My work station is a real mess.  I've been looking for my camera instruction manual for ages and couldn't find it.  Last night I did find it - under all the mess and magazine and papers on the shelf on me 'puter table.  I suppose at some time I shall have to get it all sorted.  I even found a paperback book I had been looking for under there too.  Ah well ... ... ...

The fourth plinth in Trafalgar Square has had a number of different art projects put on there.  Here is one of them that I liked ...   

It was difficult to get a decent shot of it seeing as it was so high though. 

Now there's a thought ... no, sorry, not to do with the picture but one time when I was standing close to there taking photos of the people round about, I became aware of a really nice good looking young girl come to stand close by me, I do mean close by me.  Now, come on, I was 60 when this happened and you've all seen photos of liddle ol me ... so what would such a good looking young girl see in coming to stand so close to me!  Well, as I said, I was 60 at the time and even then I was a bit long in the tooth to get caught out like that!  I had a rucksack on my back; so once I had seen her I turned to the left and there was young man of about the same age.  "OK, right," I thought.  so I took a few steps backwards and stood looking from one to t'ther.  They walked off, minus whatever they thought they would get from the old man taking photo's and too busy or flattered to take any notice of what was going on behind him.  Not that it would have done them any good anyway.  All I had was a bottle of water, my note book and a load of pens in there.  I had the taken the rucksack because I had intentions of buying some large arty-farty books from the National Gallery, and I hadn't done that yet.

So then, today's funny ... well, sort of funny ...

Ronaldo, Luis Figo and David Beckham are standing in heaven before the throne of God. God looks at them and says "And so here you face your Lord and maker. I shall ask each of you a question."  Addressing Ronaldo first he asks "Ronaldo, one of the world's greatest soccer players, what is it that you believe brought you here before me?"
Ronaldo looks God in the eye and says passionately, "I believe soccer to be the food of life.
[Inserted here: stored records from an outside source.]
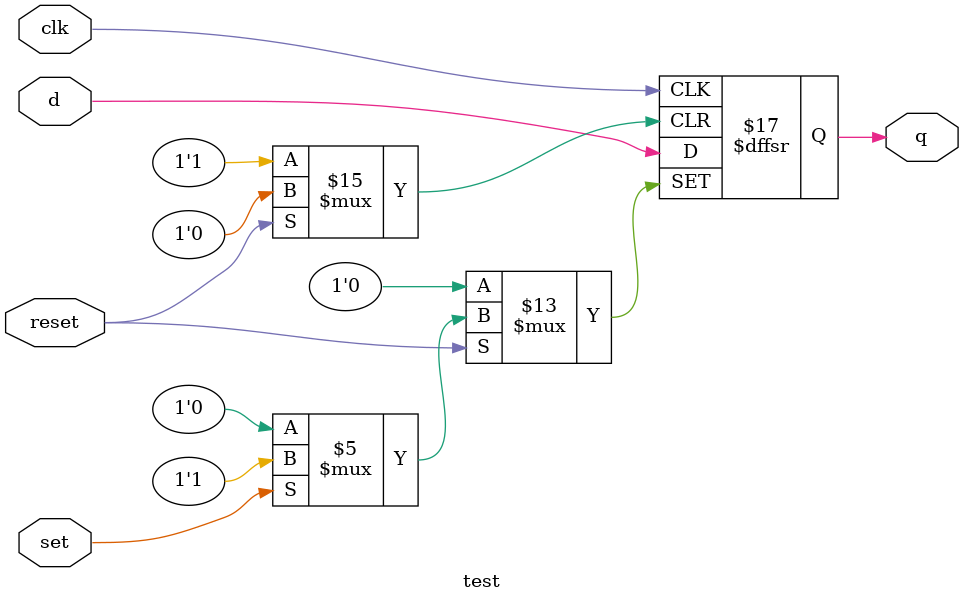
<source format=v>
module test(input d, clk, reset, set, output reg q);
always @(negedge clk or negedge reset or posedge set) 
    if(!reset)
	    q <= 0;
	else if(set)
	    q <= 1;
	else	
        q <= d;
endmodule	

</source>
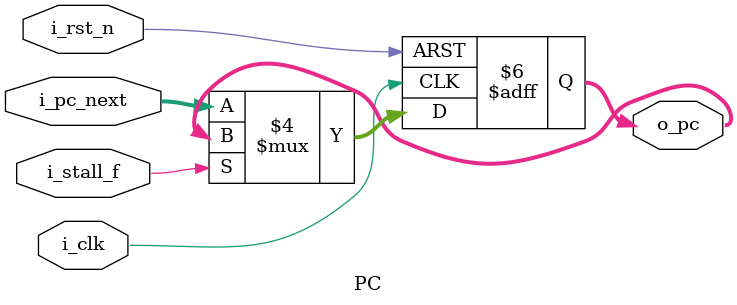
<source format=sv>
module PC (
  input  logic        i_clk     , 
  input  logic        i_rst_n   ,
  input  logic        i_stall_f ,
  input  logic [31:0] i_pc_next ,
  output logic [31:0] o_pc
);

  always_ff @(posedge i_clk or negedge i_rst_n) begin : pc_ff
    if     (!i_rst_n)    o_pc <= 32'b0    ;
    else if(i_stall_f)   o_pc <= o_pc     ;
    else                 o_pc <= i_pc_next;
  end : pc_ff

endmodule : PC

</source>
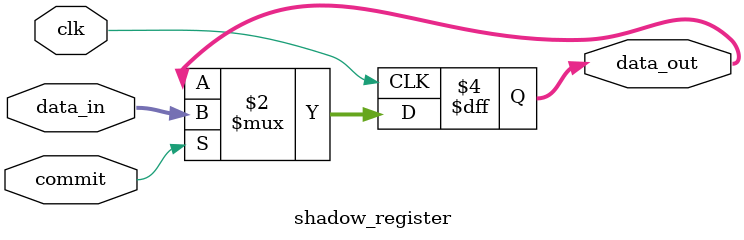
<source format=sv>
module shadow_reg #(parameter DW=16) (
    input clk, en, commit,
    input [DW-1:0] din,
    output [DW-1:0] dout
);
    // Internal connections
    wire [DW-1:0] working_data;
    
    // Working register submodule
    working_register #(
        .DATA_WIDTH(DW)
    ) u_working_register (
        .clk(clk),
        .en(en),
        .data_in(din),
        .data_out(working_data)
    );
    
    // Shadow register submodule
    shadow_register #(
        .DATA_WIDTH(DW)
    ) u_shadow_register (
        .clk(clk),
        .commit(commit),
        .data_in(working_data),
        .data_out(dout)
    );
endmodule

// Working register submodule
module working_register #(
    parameter DATA_WIDTH = 16
)(
    input clk,
    input en,
    input [DATA_WIDTH-1:0] data_in,
    output reg [DATA_WIDTH-1:0] data_out
);
    always @(posedge clk) begin
        if(en) data_out <= data_in;
    end
endmodule

// Shadow register submodule with combined always block
module shadow_register #(
    parameter DATA_WIDTH = 16
)(
    input clk,
    input commit,
    input [DATA_WIDTH-1:0] data_in,
    output reg [DATA_WIDTH-1:0] data_out
);
    always @(posedge clk) begin
        if(commit) data_out <= data_in;
    end
endmodule
</source>
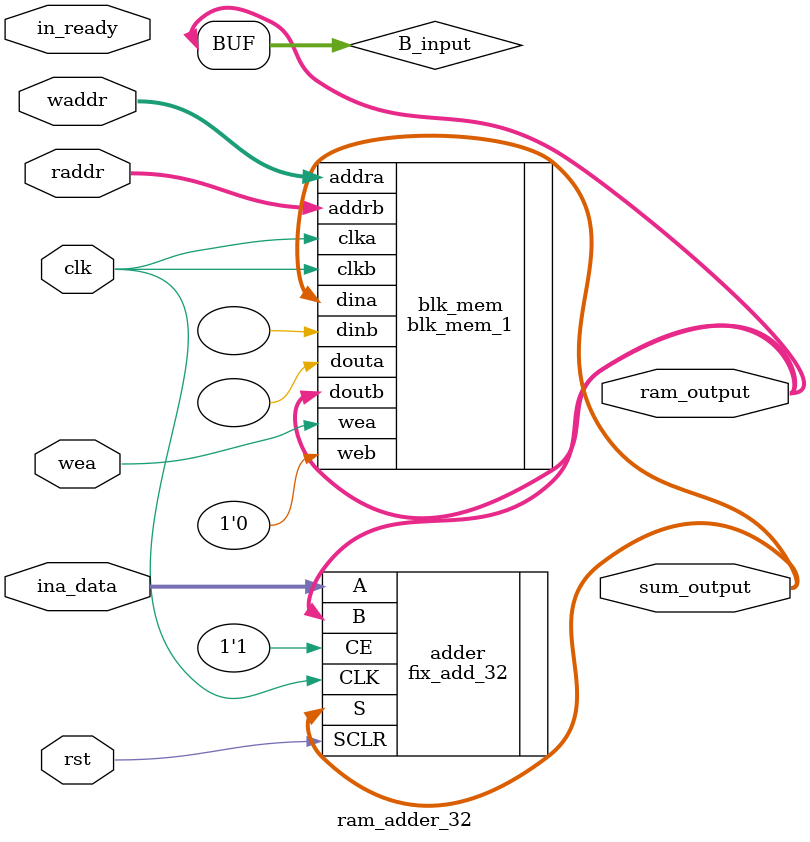
<source format=v>
`timescale 1ns / 1ps



module ram_adder_32(
    input wire clk,           // Clock signal
    input wire rst,         // Rst signal
    input wire [31:0] ina_data,// Input data to be added
    input wire in_ready,      // Signal indicating if input data is ready
    input wire wea,
    input wire [4:0] waddr,
    input wire [4:0] raddr,
    output wire [31:0] ram_output,  // Output data from the memory (not used in this specific module)
    output wire [31:0] sum_output
);

    wire [31:0] B_input;
    assign B_input = ram_output;// (!in_ready|first)? 15'b0 : ram_output;
    // Instance of the fixed-point adder
    fix_add_32 adder (
        .A(ina_data),
        .B(B_input),
        .CLK(clk),
        .CE(1'b1),
        .SCLR(rst),
        .S(sum_output)
    );

    blk_mem_1 blk_mem (
    .clka(clk),    // input wire clka
    .wea(wea),      // input wire [0 : 0] wea
    .addra(waddr),  // input wire [5 : 0] addra
    .dina(sum_output),    // input wire [15 : 0] dina
    .douta(),  // output wire [15 : 0] douta
    .clkb(clk),    // input wire clkb
    .web(1'b0),      // input wire [0 : 0] web
    .addrb(raddr),  // input wire [5 : 0] addrb
    .dinb(),    // input wire [15 : 0] dinb
    .doutb(ram_output)  // output wire [15 : 0] doutb
    );

endmodule
</source>
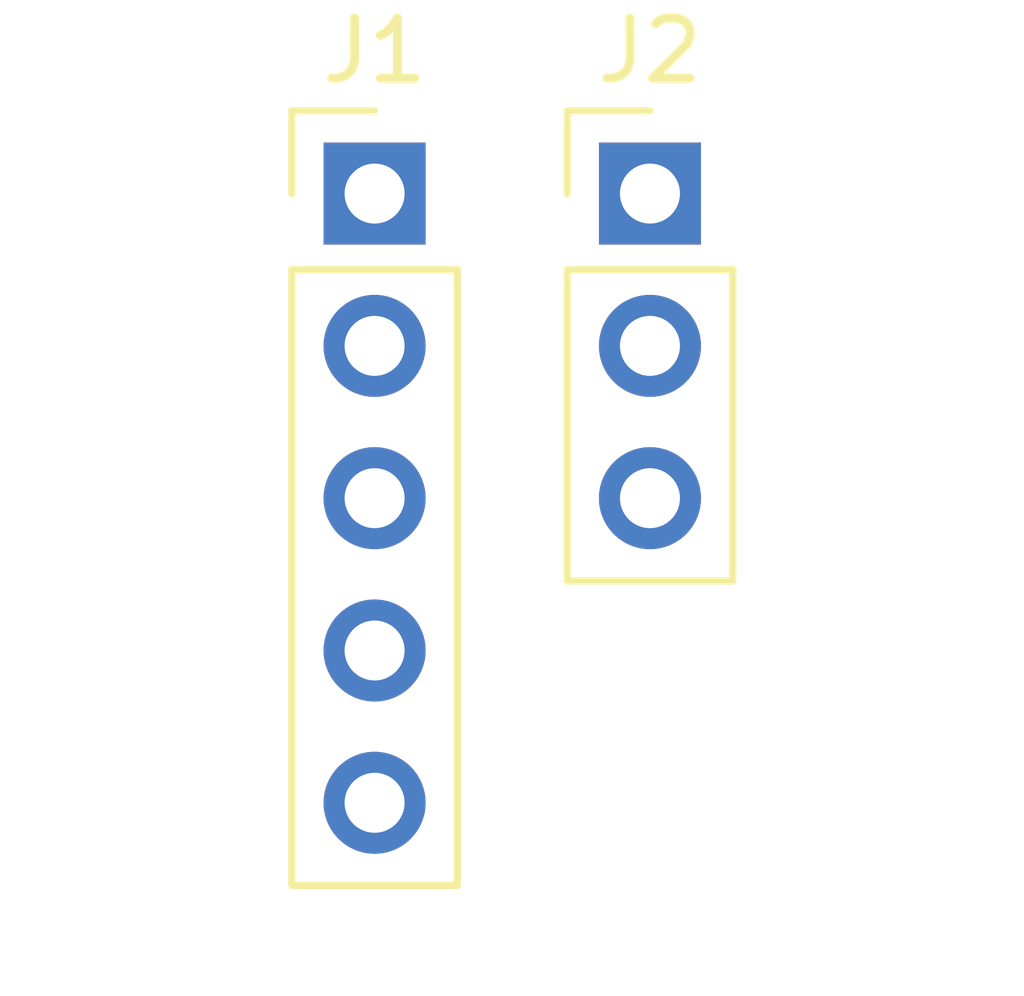
<source format=kicad_pcb>
(kicad_pcb
	(version 20241229)
	(generator "pcbnew")
	(generator_version "9.0")
	(general
		(thickness 1.6)
		(legacy_teardrops no)
	)
	(paper "A4")
	(layers
		(0 "F.Cu" signal)
		(2 "B.Cu" signal)
		(9 "F.Adhes" user "F.Adhesive")
		(11 "B.Adhes" user "B.Adhesive")
		(13 "F.Paste" user)
		(15 "B.Paste" user)
		(5 "F.SilkS" user "F.Silkscreen")
		(7 "B.SilkS" user "B.Silkscreen")
		(1 "F.Mask" user)
		(3 "B.Mask" user)
		(17 "Dwgs.User" user "User.Drawings")
		(19 "Cmts.User" user "User.Comments")
		(21 "Eco1.User" user "User.Eco1")
		(23 "Eco2.User" user "User.Eco2")
		(25 "Edge.Cuts" user)
		(27 "Margin" user)
		(31 "F.CrtYd" user "F.Courtyard")
		(29 "B.CrtYd" user "B.Courtyard")
		(35 "F.Fab" user)
		(33 "B.Fab" user)
		(39 "User.1" user)
		(41 "User.2" user)
		(43 "User.3" user)
		(45 "User.4" user)
	)
	(setup
		(pad_to_mask_clearance 0)
		(allow_soldermask_bridges_in_footprints no)
		(tenting front back)
		(pcbplotparams
			(layerselection 0x00000000_00000000_55555555_5755f5ff)
			(plot_on_all_layers_selection 0x00000000_00000000_00000000_00000000)
			(disableapertmacros no)
			(usegerberextensions no)
			(usegerberattributes yes)
			(usegerberadvancedattributes yes)
			(creategerberjobfile yes)
			(dashed_line_dash_ratio 12.000000)
			(dashed_line_gap_ratio 3.000000)
			(svgprecision 4)
			(plotframeref no)
			(mode 1)
			(useauxorigin no)
			(hpglpennumber 1)
			(hpglpenspeed 20)
			(hpglpendiameter 15.000000)
			(pdf_front_fp_property_popups yes)
			(pdf_back_fp_property_popups yes)
			(pdf_metadata yes)
			(pdf_single_document no)
			(dxfpolygonmode yes)
			(dxfimperialunits yes)
			(dxfusepcbnewfont yes)
			(psnegative no)
			(psa4output no)
			(plot_black_and_white yes)
			(sketchpadsonfab no)
			(plotpadnumbers no)
			(hidednponfab no)
			(sketchdnponfab yes)
			(crossoutdnponfab yes)
			(subtractmaskfromsilk no)
			(outputformat 1)
			(mirror no)
			(drillshape 1)
			(scaleselection 1)
			(outputdirectory "")
		)
	)
	(net 0 "")
	(net 1 "unconnected-(J1-Pin_2-Pad2)")
	(net 2 "unconnected-(J1-Pin_4-Pad4)")
	(net 3 "unconnected-(J1-Pin_1-Pad1)")
	(net 4 "unconnected-(J1-Pin_3-Pad3)")
	(net 5 "unconnected-(J1-Pin_5-Pad5)")
	(net 6 "unconnected-(J2-Pin_1-Pad1)")
	(net 7 "unconnected-(J2-Pin_2-Pad2)")
	(net 8 "unconnected-(J2-Pin_3-Pad3)")
	(footprint "Connector_PinHeader_2.54mm:PinHeader_1x05_P2.54mm_Vertical" (layer "F.Cu") (at 115 71.34))
	(footprint "Connector_PinHeader_2.54mm:PinHeader_1x03_P2.54mm_Vertical" (layer "F.Cu") (at 119.59 71.34))
	(embedded_fonts no)
)

</source>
Nothing else brings such unbridled joy to so many people, from the slums of Rio to the bright lights of Madrid. I have devoted my life to bring such joy to people, with little else, who stood on the terraces supporting their team."
God smiles and offers Ronaldo a seat to his left.
He then turns to Luis Figo. "And similarly you, Luis, a hero to so many, what do you think it was brought you to my throne?" Figo stands tall and proud, "I believe courage, honour and passion are the fundamentals to life and I've spent my whole playing career providing a living embodiment of these commitments."
God, moved by the passion of his speech, offers Figo a seat to his right.
He then turns to Beckham: "And you, David. Presumably you want your ball back?".